[begin Article]

The Franses Tapestry Archive and Library in London is devoted to the study of European tapestries  and figurative textiles.  It is the world’s largest academic research resource on the subject.

History
Established in 1987, the archive was co-founded by Simon Franses, a director of the Franses Gallery and Tom Campbell, a tapestry scholar. After 7 years of full-time work Dr Campbell  moved to New York to take up a curatorial post at the Metropolitan Museum of Art.  He went on to curate two landmark Tapestry exhibitions Tapestry in the Renaissance: Art and Magnificence (2002) and Tapestry in the Baroque: Threads of Splendor (2007).  In 2008 he was appointed director of the museum.

The vast collection of images began to be collected by Dr Campbell with a team of research assistants,  and was gathered from across Europe and America.  The Archive has continued to expand over 29 years. It now holds over 240,000 visual records of European tapestries accessible by subject, date, country of manufacture and place of origin. These records have been collected and catalogued from several hundred museums, libraries, auction houses, trade and private collections, and allows precise identification of individual works (as well as visual reconstruction of dispersed sets of tapestries).

Mission
To collect images and data on every significant European tapestry and figurative textile.
To identify, classify, cross-reference and conserve these.
To increase knowledge by collecting books, related articles, and documentation on design,  commissioning, origin, production, use, value, provenance.
To increase appreciation and understanding of this art form.

Archive

The images are stored under almost 900 main headings from Landmark Series of European Tapestries to more modest works, altar frontal, table carpets, cushions and upholstery.

The Collection includes:
 Visual records: 240,000 +
 Reference Books: 2,760
 Articles: 3,600
 Catalogues of major collections: 450
 Sale catalogues and periodicals: 20,000

Other archives, collections and photos

Institutions 
 The V & A Marillier Tapestry Subject Catalogue, fifty volumes of script and photographs, donated to the Nation in 1945
 Musée Royaux d’art et d’histoire, Brussels, Archive of Flemish Tapestries
 The Burrell Collection, Glasgow
 Musée des Arts Décoratifs, Paris

Private collections 
 Donald King, donated by Monique King
 Edith Standen
 Jack Franses

Galleries 
 Bernheimer, Munich 
 Duveen, New York
 S Franses, London
 French & Company, New York
 Hamot, Paris 
 C John, London
 Mayorcas, London
 Perez, London 
 Rosenberg & Steibel, New York
 Seligman, Paris

Research projects
The Archive has undertaken a number of research projects.  A joint survey with the National Trust of the Tapestries in their 200 historic houses was carried out.   Assistance is given to academics and scholars and where copyright is owned, images are made available for publication.

[end Article]
[begin Raw data]

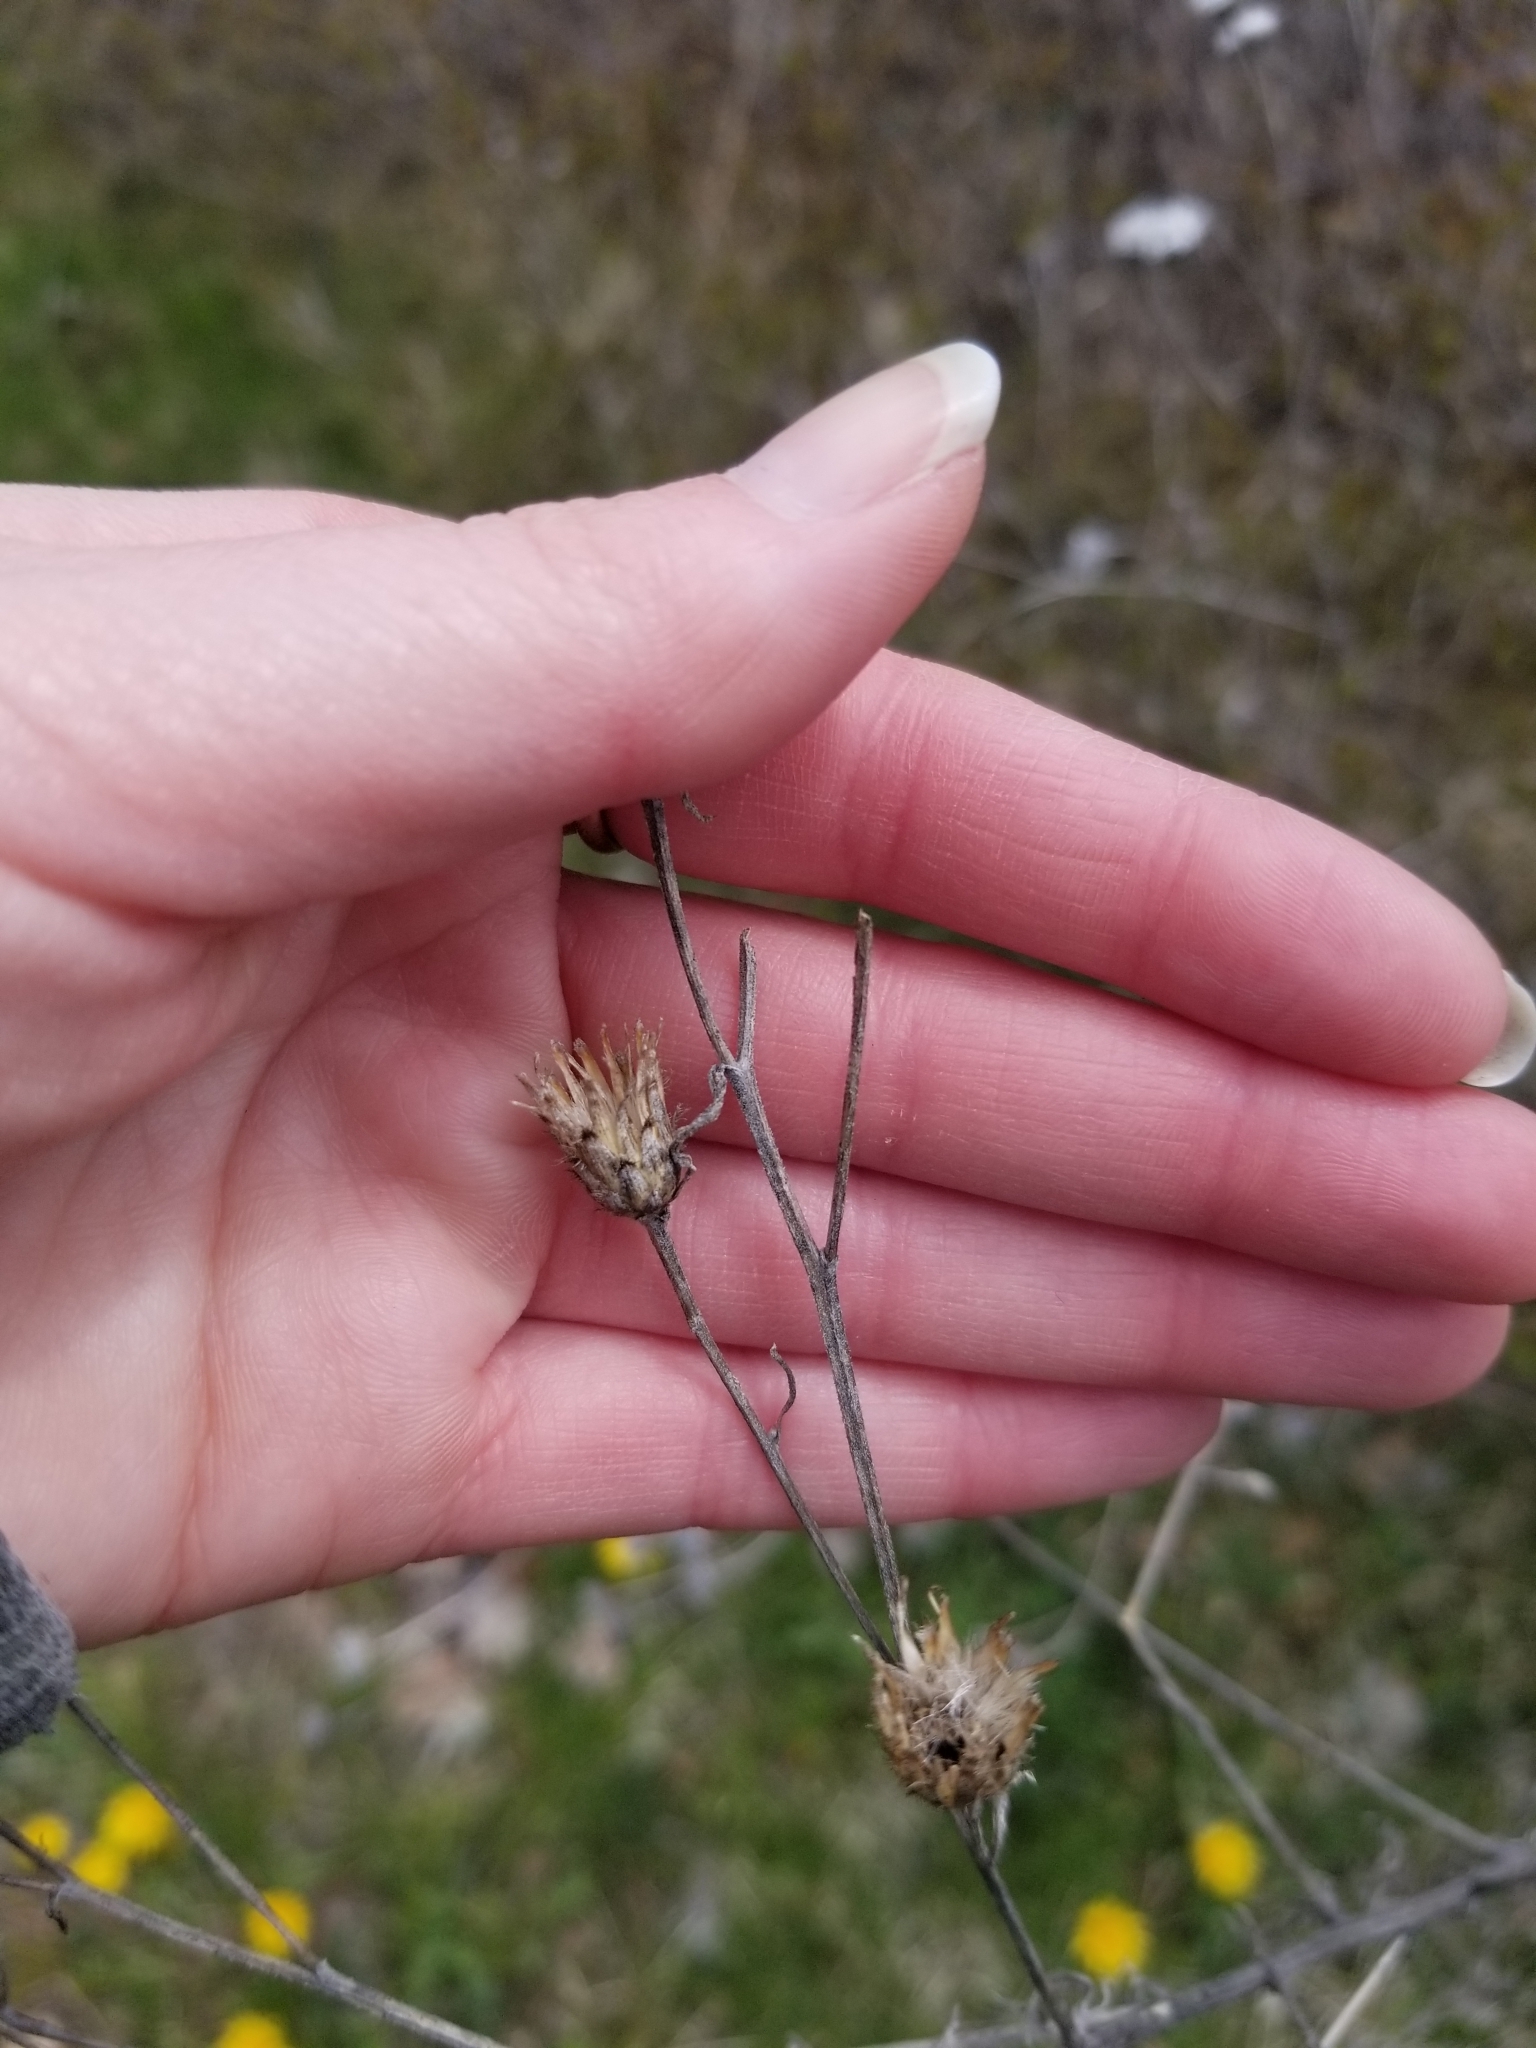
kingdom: Plantae
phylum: Tracheophyta
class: Magnoliopsida
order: Asterales
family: Asteraceae
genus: Centaurea
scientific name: Centaurea stoebe
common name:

[end Raw data]

■ Tasks for this exercise
A. Translate the sentence "It is the world’s largest academic research resource on the subject." from the article on the Franses Tapestry Archive into Spanish.
B. According to the article on the Franses Tapestry Archive, how many reference books does the collection include?
C. Write a continuation of the article on the Franses Tapestry Archive, picking up after its last sentence.

■ Solved problems
A. Es el mayor recurso de investigación académica del mundo sobre el tema.

B. The collection includes 2,760 reference books.

C.
A project with Glasgow City Art Gallery and Museum assembling documentation from the Archive on Sir William Burrell’s collection of medieval tapestries.  The Burrell Collection has appointed two international tapestry scholars to catalogue this Tapestry collection.  The archive assisted with the academic research  and securing loans for the "History Woven in Threads" an Exhibition of Medieval and Renaissance Tapestries held in 2014 at Palace of the Grand Dukes of Lithuania, Vilnius.

Surveys
National Trust Survey
US Public Collections Survey

Lost and stolen 
Several missing or stolen pieces have been recovered through the Archive –  in 1993  two Gobelins Tapestries stolen from the Institute of Fine Arts, New York, were located and returned, and a Brussels Tapestry stolen from North Mymms Park, England.  In 2001 The Art Loss Register deposited images of missing or stolen tapestries and textiles.

Other uses of the documentation
The documentation is also used to provide appraisals for government indemnity in the case of inter-museum loans, grant-giving bodies and Acceptance in Lieu.

References

Further reading

General

Museum collections

Flemish tapestry

French tapestry

German tapestry

British tapestry

Italian tapestry

Other

External links 
 V&A  http://www.vam.ac.uk/page/t/tapestry/
 Met http://www.metmuseum.org/toah/hd/tapb/hd_tapb.htm
 West Dean  https://www.westdean.org.uk/study/school-of-creative-arts/tapestry-studio
 Dovecote Studios https://dovecotstudios.com/tapestry-studio/about/
 Studies in Western Tapestry https://www.arts.kuleuven.be/studiesinwesterntapestry
Franses Tapestry Archive http://fransestapestryarchive.org/ (with information for Users Group)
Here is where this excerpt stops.